YOUR ASSIGNMENT:
Please retype the lines below word for word, leaving out the pictures.

(Saved entries)
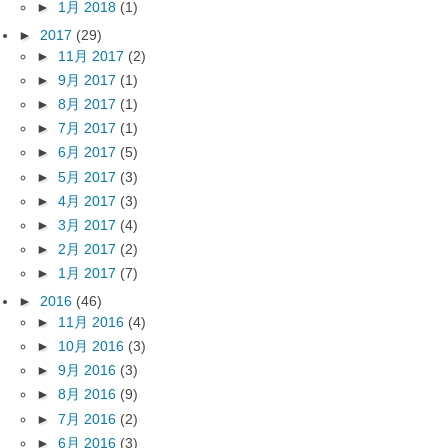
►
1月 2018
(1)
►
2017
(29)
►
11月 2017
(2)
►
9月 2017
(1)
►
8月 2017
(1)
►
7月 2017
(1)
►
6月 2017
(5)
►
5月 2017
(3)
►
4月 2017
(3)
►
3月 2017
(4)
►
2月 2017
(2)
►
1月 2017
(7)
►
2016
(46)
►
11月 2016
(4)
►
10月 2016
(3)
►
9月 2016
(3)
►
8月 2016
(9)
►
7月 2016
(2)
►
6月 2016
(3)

OUTPUT BELOW:
►
1月 2018
(1)
►
2017
(29)
►
11月 2017
(2)
►
9月 2017
(1)
►
8月 2017
(1)
►
7月 2017
(1)
►
6月 2017
(5)
►
5月 2017
(3)
►
4月 2017
(3)
►
3月 2017
(4)
►
2月 2017
(2)
►
1月 2017
(7)
►
2016
(46)
►
11月 2016
(4)
►
10月 2016
(3)
►
9月 2016
(3)
►
8月 2016
(9)
►
7月 2016
(2)
►
6月 2016
(3)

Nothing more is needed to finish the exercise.